Page text
^^^^

In fact, perquery_perseg_limit is a general resource restriction for all
queries not only hash table queries and external table queries, this is why
this guc is not merged with another one. For example, when we run some
queries upon random distributed tables, it does not make sense to let
resource manager refer a guc for hash table.

For the last topic item.

In my opinion, it is not necessary to adjust hawq_rm_nvseg_perquery_limit,
say, we just need to leave it unchanged and actually not active until we
really want to run a large-scale HAWQ cluster, for example, 100+ nodes.


On Wed, Jul 13, 2016 at 1:18 PM, Vineet Goel <vvineet@apache.org> wrote:

> Hi all,
> I’m trying to document some GUC usage in detail and have questions on
> hawq_rm_nvseg_perquery_limit and hawq_rm_nvseg_perquery_perseg_limit
> tuning.
> *hawq_rm_nvseg_perquery_limit* = (default value = 512) . Let’s call it
> *perquery_limit* in short.
> *hawq_rm_nvseg_perquery_perseg_limit* (default value = 6) . Let’s call it
> *perquery_perseg_limit* in short.
> 1) Is there ever any benefit in having perquery_limit *greater than*
> (perquery_perseg_limit * segment host count) ?
> For example in a 10-node cluster, HAWQ will never allocate more than (GUC
> default 6 * 10 =) 60 v-segs, so the perquery_limit default of 512 doesn’t
> have any effect. It seems perquery_limit overrides (takes effect)

^^^^

Task brief
Repeat the email about HAWQ segment limit settings above word for word, from its first line to its last.

^^^^

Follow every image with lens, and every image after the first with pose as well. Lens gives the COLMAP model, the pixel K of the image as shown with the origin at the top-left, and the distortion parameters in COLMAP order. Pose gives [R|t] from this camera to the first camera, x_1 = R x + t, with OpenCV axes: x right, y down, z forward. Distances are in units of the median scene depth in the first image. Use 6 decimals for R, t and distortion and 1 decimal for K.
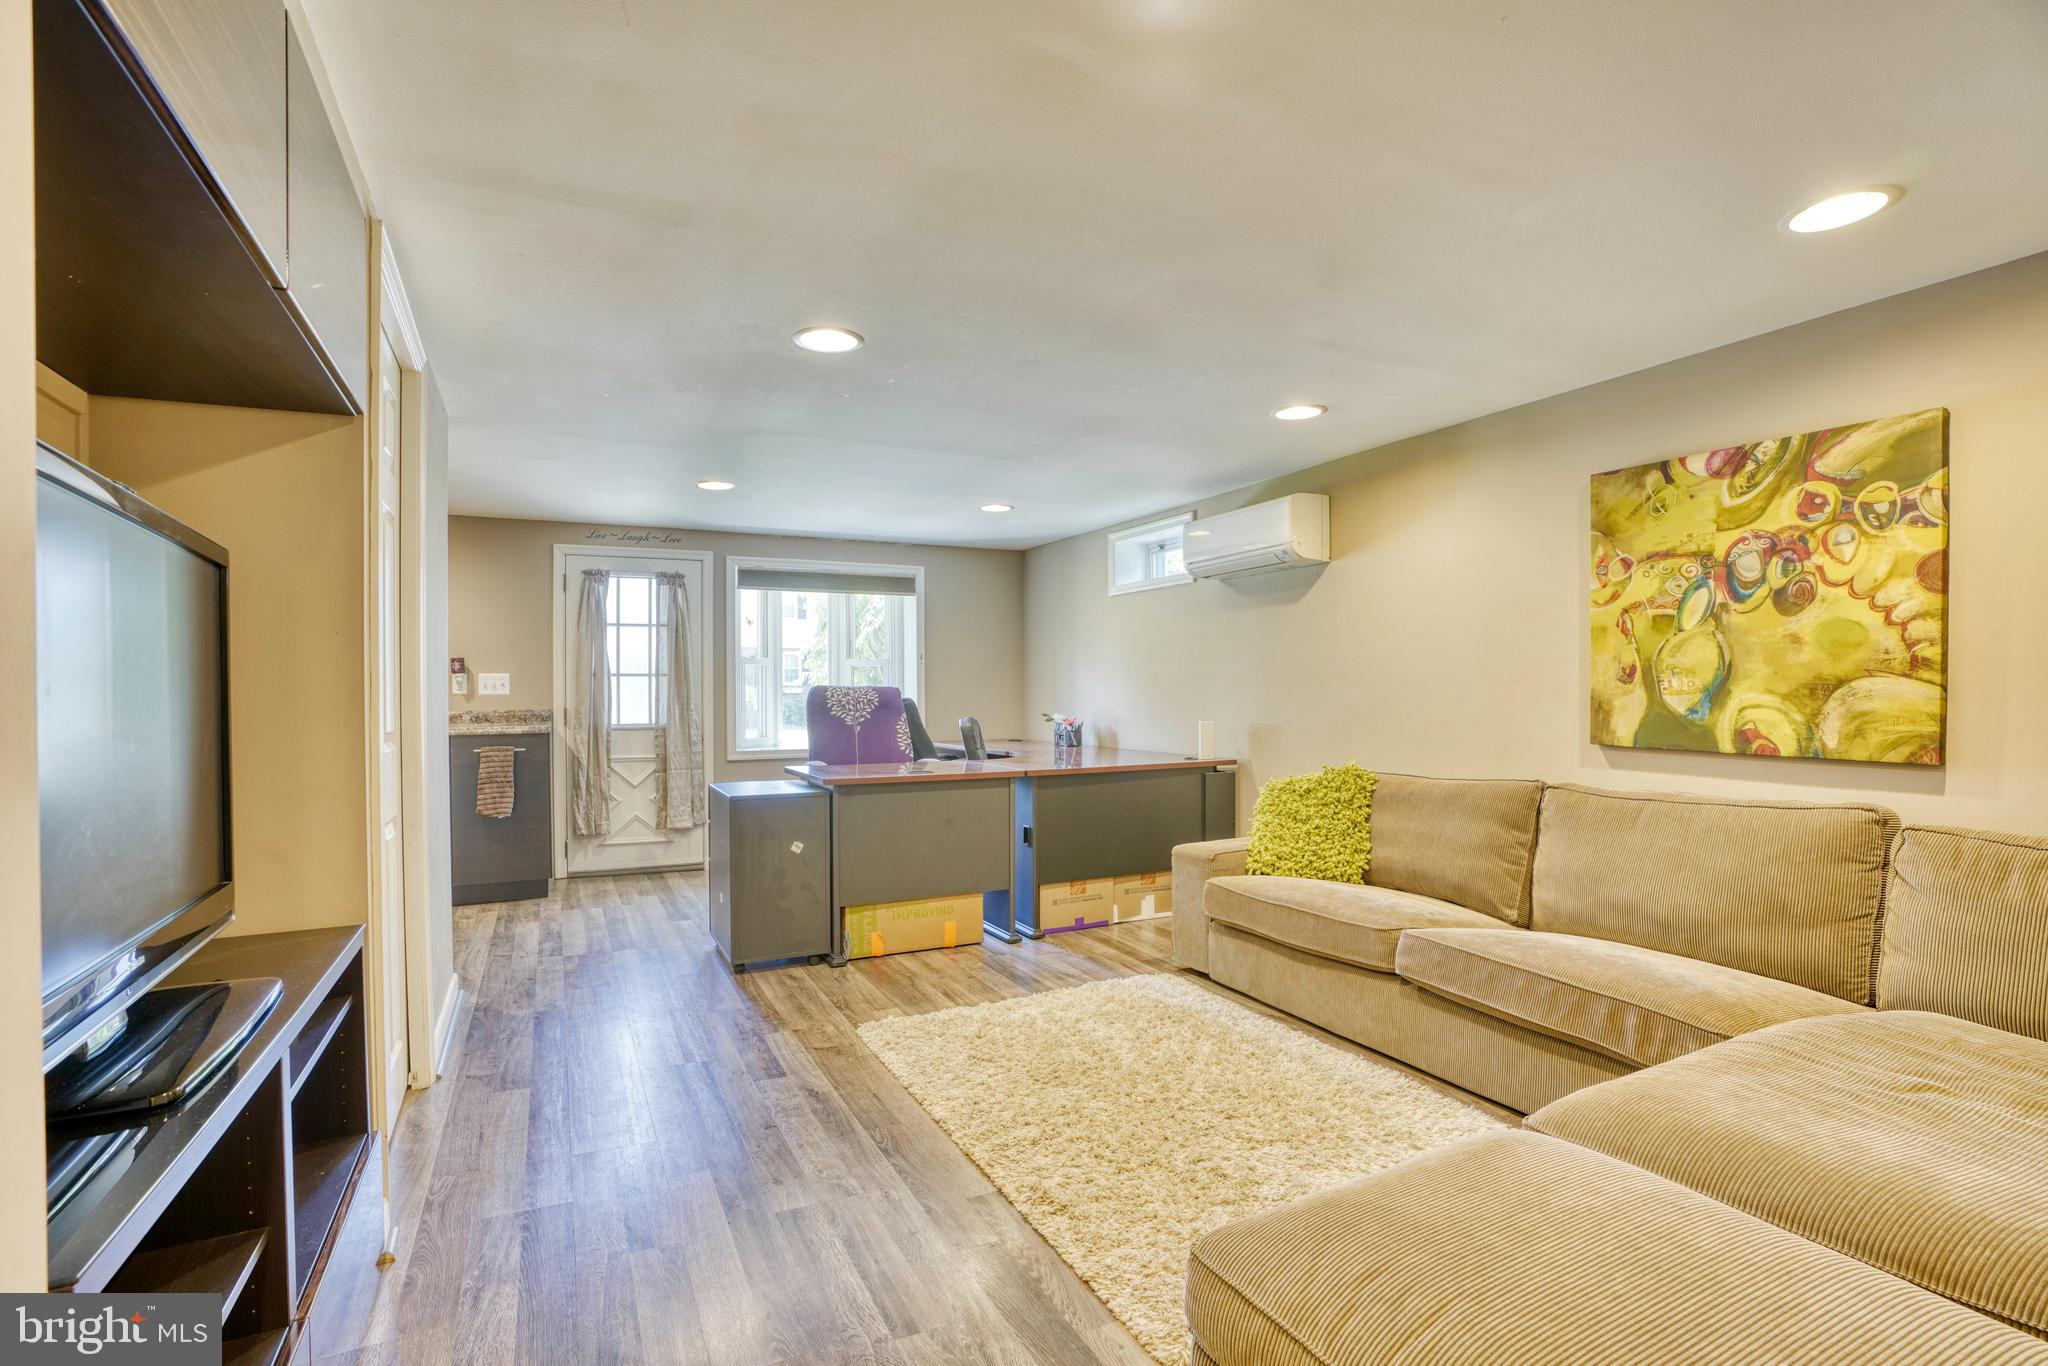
lens RADIAL K [[942.4, 0, 1009.3], [0, 942.4, 690.1], [0, 0, 1]] dist [-0.074519, 0.029327]
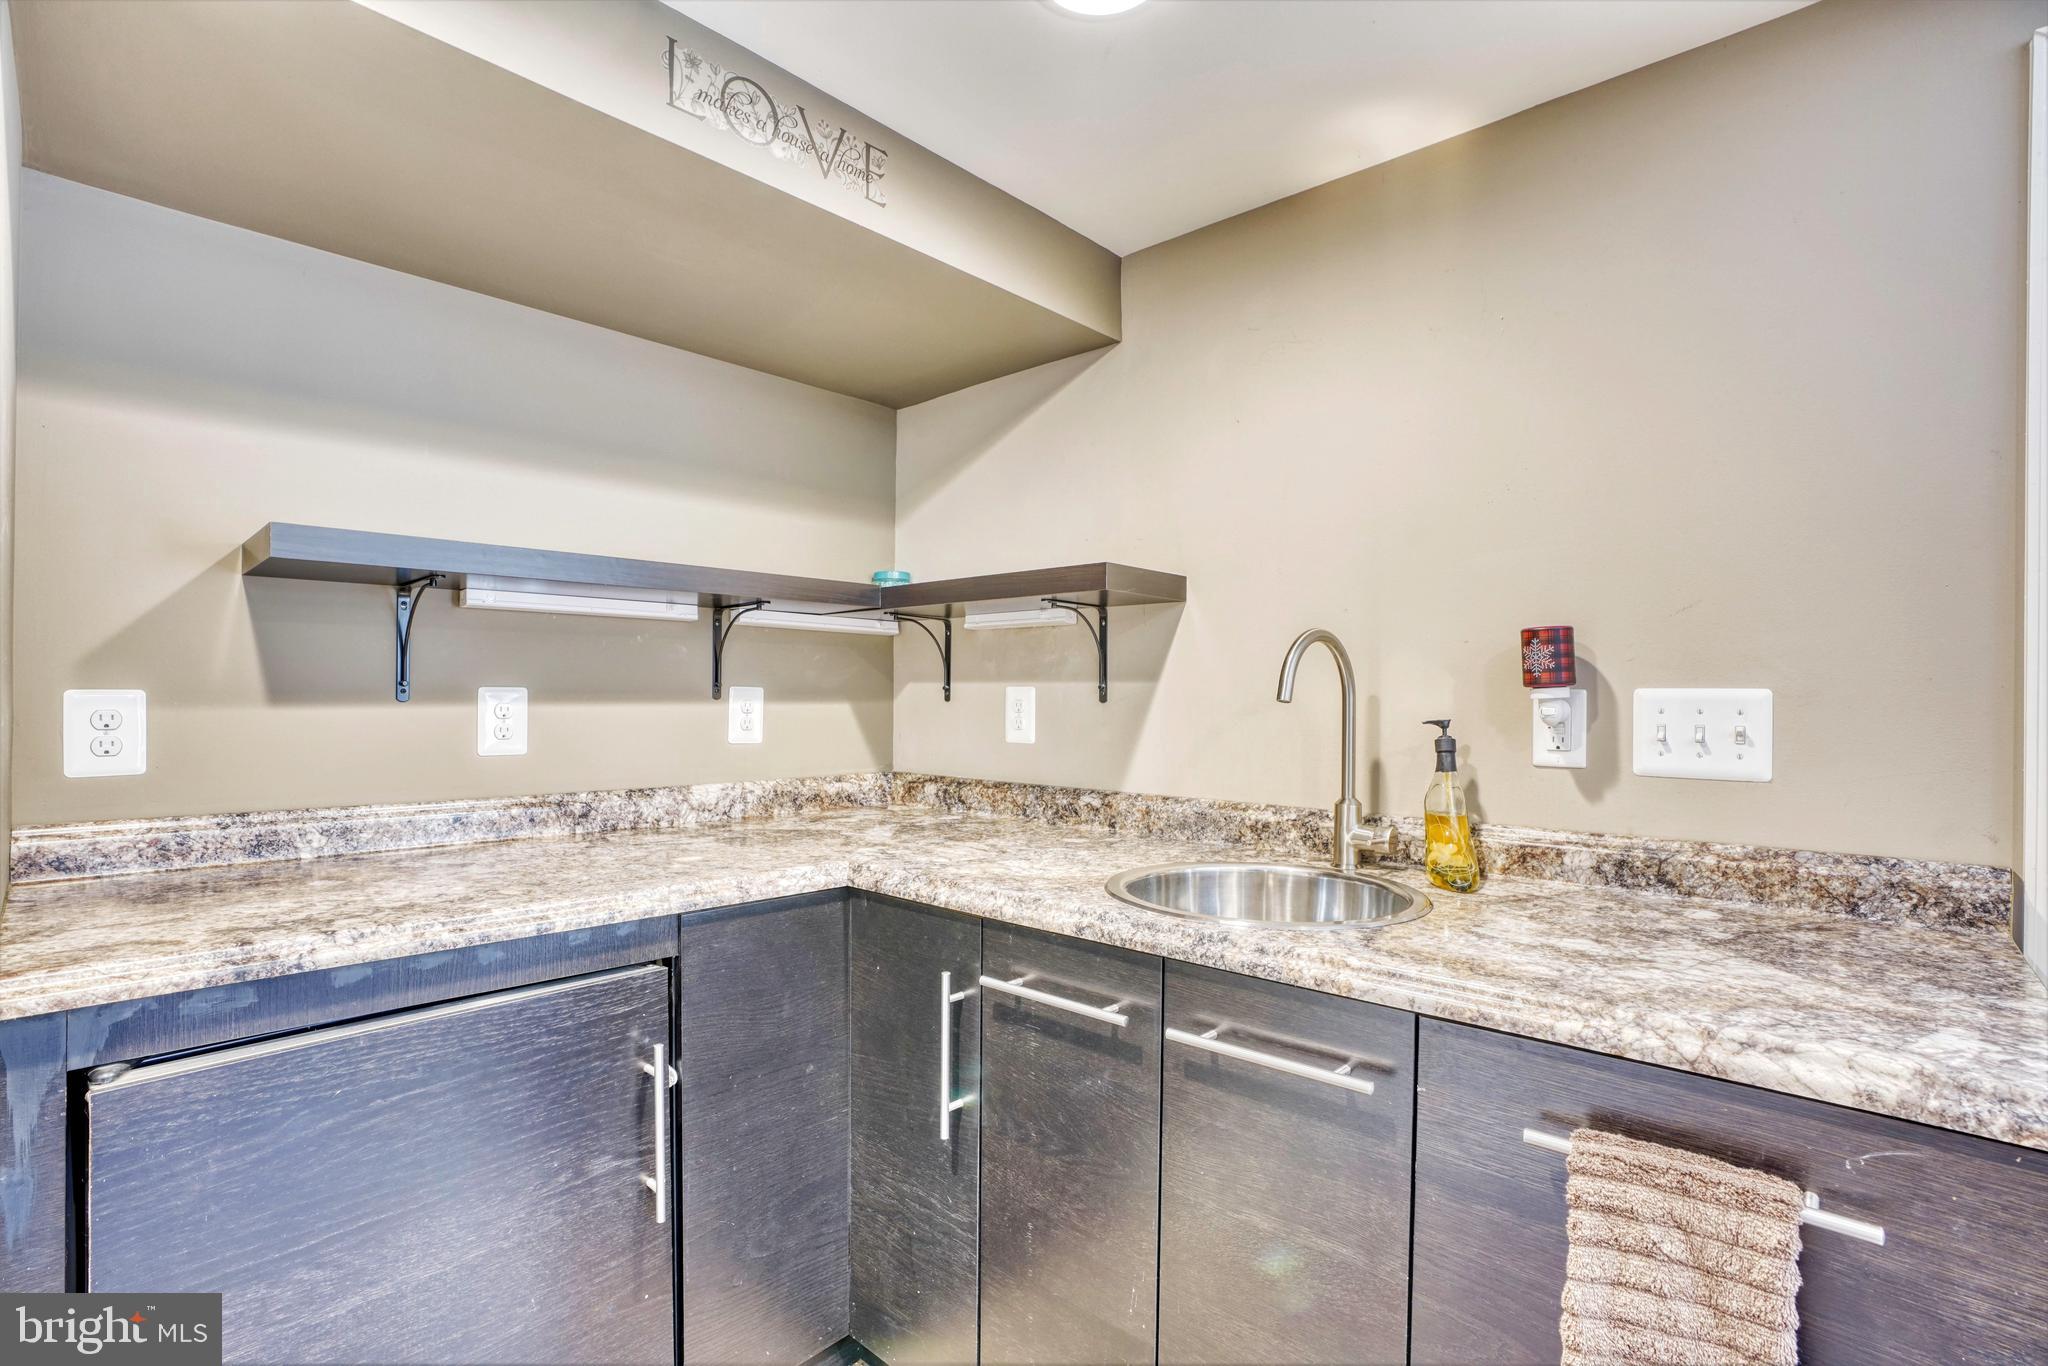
lens RADIAL K [[942.4, 0, 1009.3], [0, 942.4, 690.1], [0, 0, 1]] dist [-0.074519, 0.029327]
pose [[0.359006, 0.008329, -0.933298, -0.382119], [-0.009095, 0.999944, 0.005425, -0.016205], [0.933291, 0.006541, 0.359061, 0.711138]]
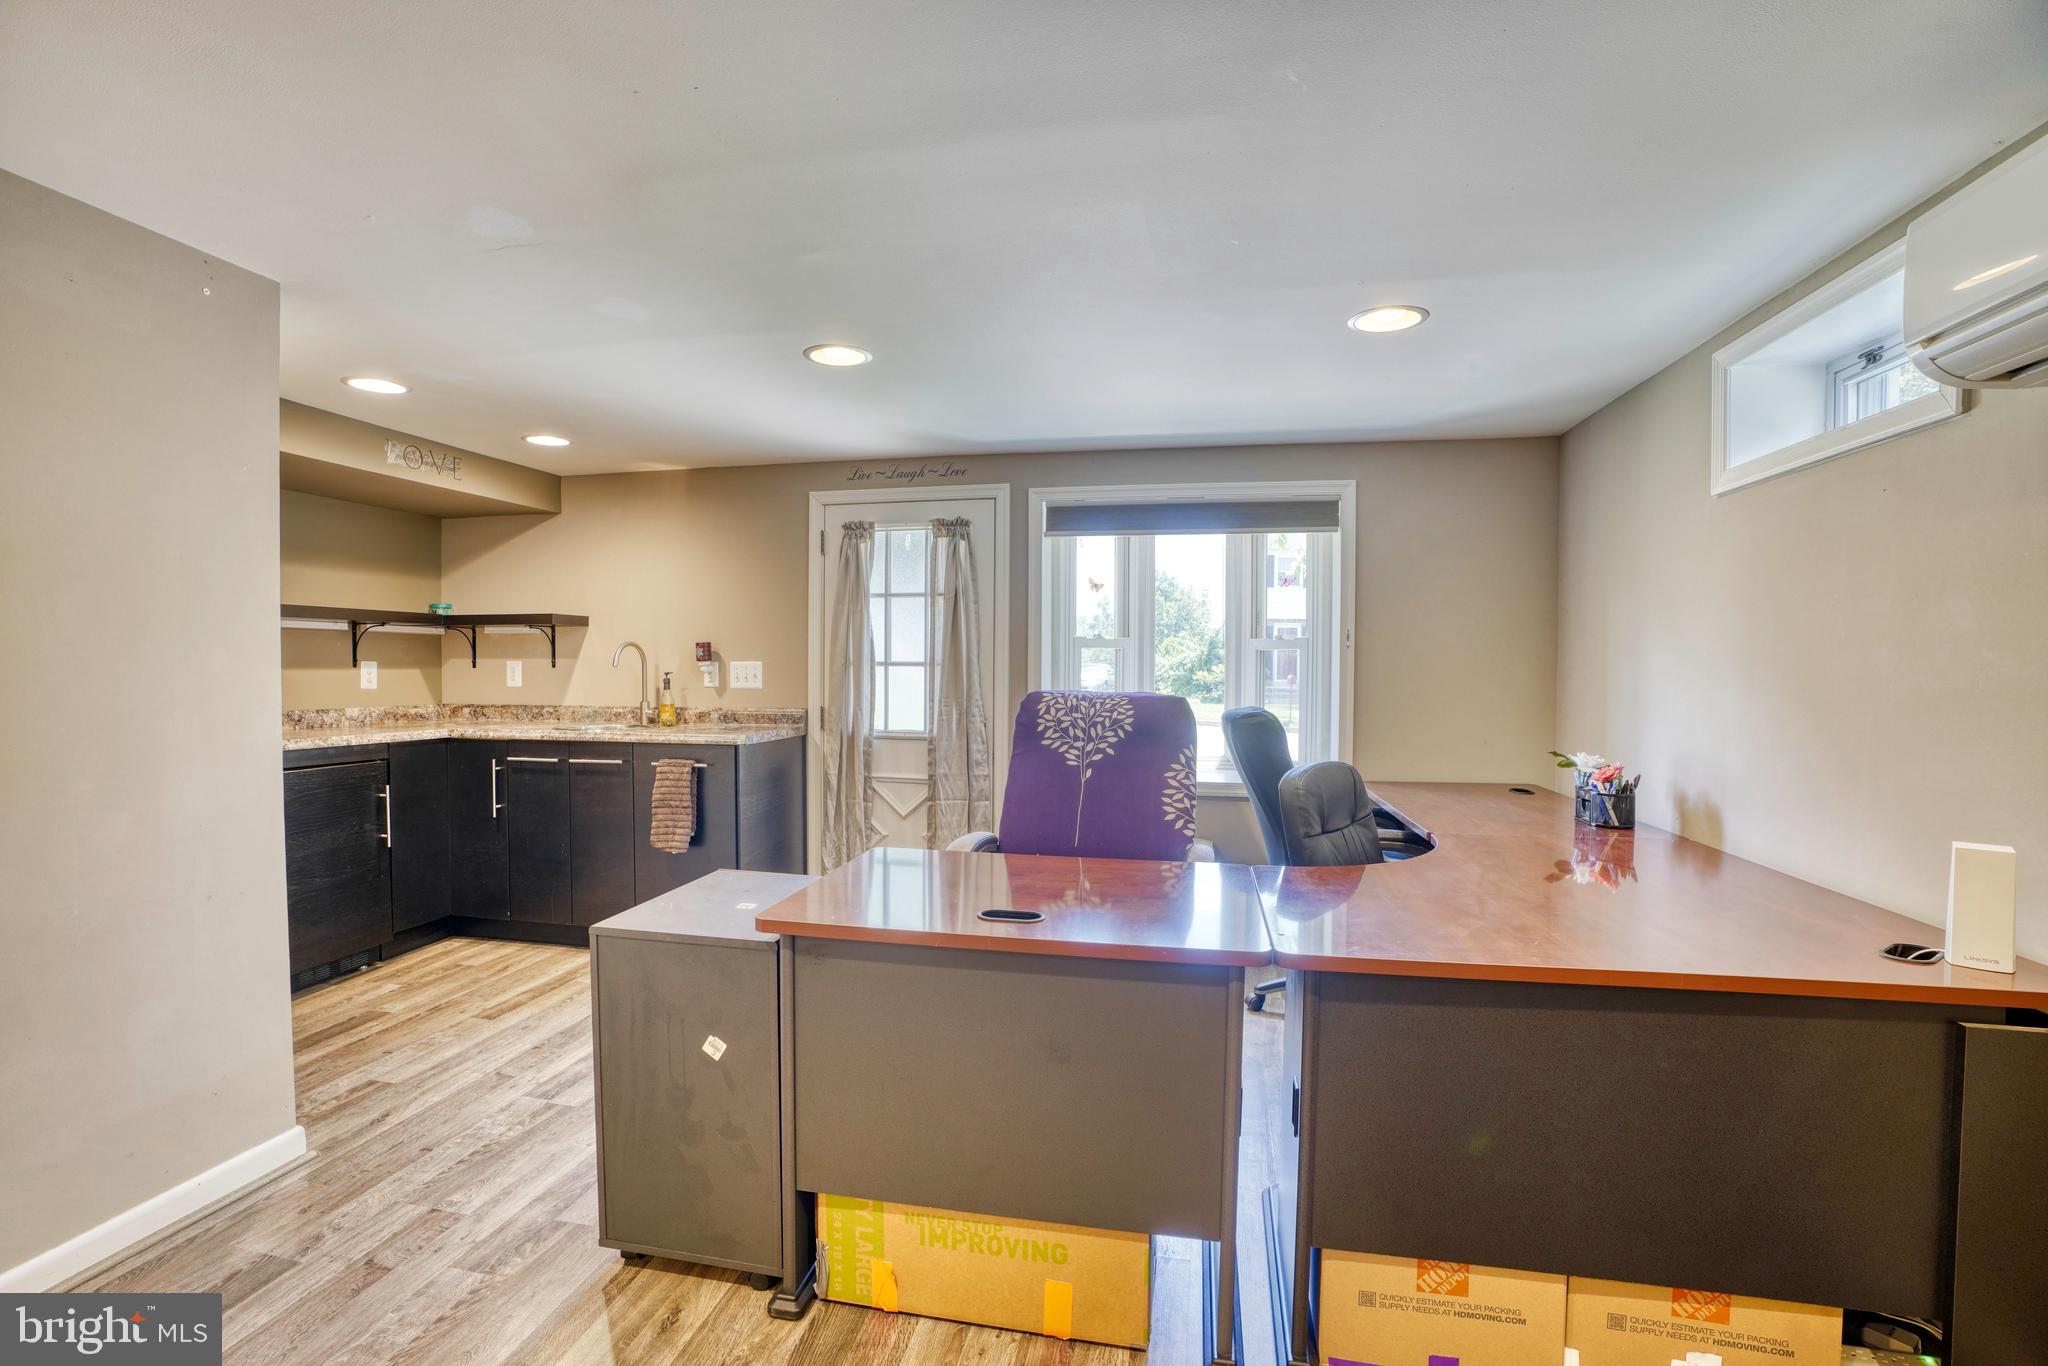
lens RADIAL K [[942.4, 0, 1009.3], [0, 942.4, 690.1], [0, 0, 1]] dist [-0.074519, 0.029327]
pose [[0.783207, 0.028084, -0.621127, 0.119131], [-0.010178, 0.999425, 0.032355, -0.020750], [0.621678, -0.019019, 0.783042, 0.482325]]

^^^^

Solved problem
In fact, perquery_perseg_limit is a general resource restriction for all
queries not only hash table queries and external table queries, this is why
this guc is not merged with another one. For example, when we run some
queries upon random distributed tables, it does not make sense to let
resource manager refer a guc for hash table.

For the last topic item.

In my opinion, it is not necessary to adjust hawq_rm_nvseg_perquery_limit,
say, we just need to leave it unchanged and actually not active until we
really want to run a large-scale HAWQ cluster, for example, 100+ nodes.


On Wed, Jul 13, 2016 at 1:18 PM, Vineet Goel <vvineet@apache.org> wrote:

> Hi all,
> I’m trying to document some GUC usage in detail and have questions on
> hawq_rm_nvseg_perquery_limit and hawq_rm_nvseg_perquery_perseg_limit
> tuning.
> *hawq_rm_nvseg_perquery_limit* = (default value = 512) . Let’s call it
> *perquery_limit* in short.
> *hawq_rm_nvseg_perquery_perseg_limit* (default value = 6) . Let’s call it
> *perquery_perseg_limit* in short.
> 1) Is there ever any benefit in having perquery_limit *greater than*
> (perquery_perseg_limit * segment host count) ?
> For example in a 10-node cluster, HAWQ will never allocate more than (GUC
> default 6 * 10 =) 60 v-segs, so the perquery_limit default of 512 doesn’t
> have any effect. It seems perquery_limit overrides (takes effect)